You are actually asking 2 separate questions. If I have interpreted your post correctly, they are:
- Why is the RLS used in Noise Cancellation, whereas the LMS is used in signal estimation?
- (If we assume that the signal is ergodic) Isn't minimising the Ensemble average, $E\{e_n^2 \}$, equivalent to minimising the time average, $ \sum_{i = 1}^{N}e_i^2$; i.e. Shouldn't the LMS perform as good as the RLS?
Answers:
Q1:
You are free to choose ANY adaptive filtering algorithm for ANY application (e.g. Adaptive Noise Cancellation -ANC). It need not be the RLS. The same goes with signal estimation, or any other application you can think of.
However, if you have a specific application in mind, and you know something about the system or how the algorithm performs in that setting, you may want to choose one adaptive algorithm over another. (E.g. If your application is to do with converging faster as opposed to having a low error at steady state, you might choose Algorithm X over Y)
Once again, this choice is not made based on whether you minimize the mean squared error or the sum of the squared error.
Q2:
This questions still keeps me up on some nights. Fundamentally, Minimum Mean Squared Error
based algorithms are based on, finding the system parameters which minimise the $ E\{ e_n^2 \}$. Now, the expected value of the error
Both the LMS and the RLS are based on minimising this quantity. How they do it, however, is quite different. Remember, that the Expected value is statistical operator - it's the average over all realisations of the random signal. In real life applications, we only have access to one realisation of this signal.
Example: Let's say you have the price of a stock, all you get is one value at each time (e.g. £10) The stock price never says, "oh well I have a 5% chance of being £10, on the other hand I could be £12, or £14.....etc". But I digress.
SO,
How are we going to minimize the mean squared error, when we can't compute the true mean?
The Least Mean Square (Widrow-Hoff) says, "You know what, I am going to drop the $E\{.\}$ and minimise $e_n^2$. Yes it is a hack, but my god what a hack!

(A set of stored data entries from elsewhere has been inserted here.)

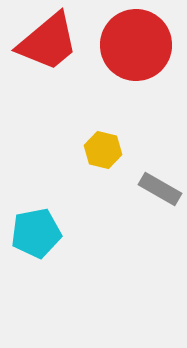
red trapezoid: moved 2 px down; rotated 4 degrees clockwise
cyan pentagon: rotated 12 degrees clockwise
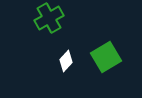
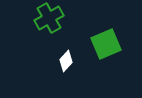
green square: moved 13 px up; rotated 8 degrees clockwise
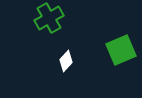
green square: moved 15 px right, 6 px down
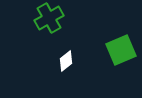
white diamond: rotated 10 degrees clockwise
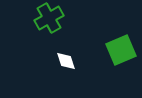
white diamond: rotated 70 degrees counterclockwise
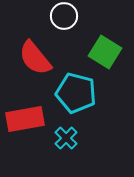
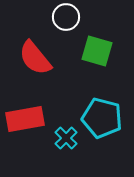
white circle: moved 2 px right, 1 px down
green square: moved 8 px left, 1 px up; rotated 16 degrees counterclockwise
cyan pentagon: moved 26 px right, 25 px down
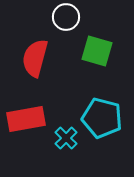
red semicircle: rotated 54 degrees clockwise
red rectangle: moved 1 px right
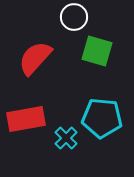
white circle: moved 8 px right
red semicircle: rotated 27 degrees clockwise
cyan pentagon: rotated 9 degrees counterclockwise
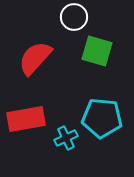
cyan cross: rotated 20 degrees clockwise
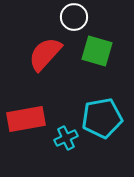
red semicircle: moved 10 px right, 4 px up
cyan pentagon: rotated 15 degrees counterclockwise
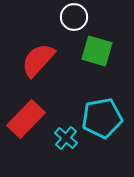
red semicircle: moved 7 px left, 6 px down
red rectangle: rotated 36 degrees counterclockwise
cyan cross: rotated 25 degrees counterclockwise
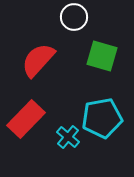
green square: moved 5 px right, 5 px down
cyan cross: moved 2 px right, 1 px up
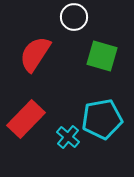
red semicircle: moved 3 px left, 6 px up; rotated 9 degrees counterclockwise
cyan pentagon: moved 1 px down
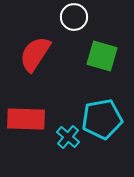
red rectangle: rotated 48 degrees clockwise
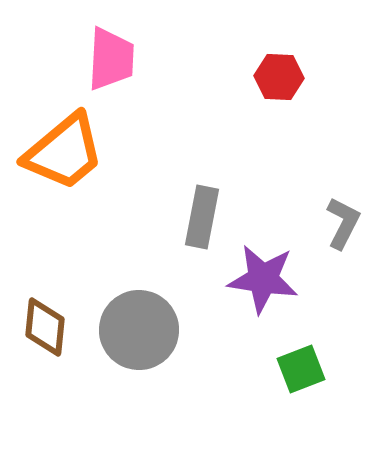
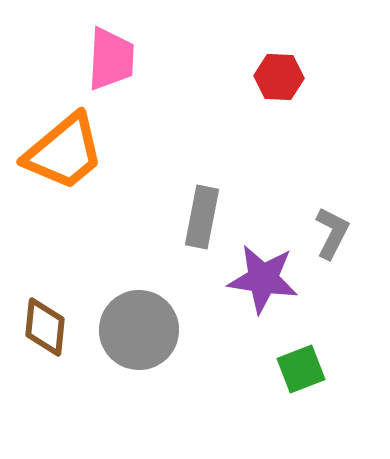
gray L-shape: moved 11 px left, 10 px down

The RLS uses the fact you mentioned: Since the process is ergodic, you can get the time average instead of the ensemble. The sum squared error is equivalent to the average of the squared error. The only thing that's missing is the $1/N$ term in the sum squared error. It is discarded because, it cancels out with another $1/N$ term in the derivation of the RLS. So don't worry.
The interesting thing is how this difference affects the performance of the 2 filters. (This is a whole different question and I suggest that you ask it here - it might get a lot of people interested) The RLS is known to converge faster than the LMS. But when tracking time-varying parameters the LMS can perform better than the RLS in certain conditions.
LMS:
$$ E\{e_n^2 \} \approx e_n^2$$
RLS:
$$ E\{e_n^2 \} \approx \frac{1}{N} \sum_{i =1}^N e_i^2$$
To sum up: Both the RLS and LMS try to approximate $E\{e^2\}$. They way they do it is different - so the way they behave is different. And you are free to choose any filter for any application.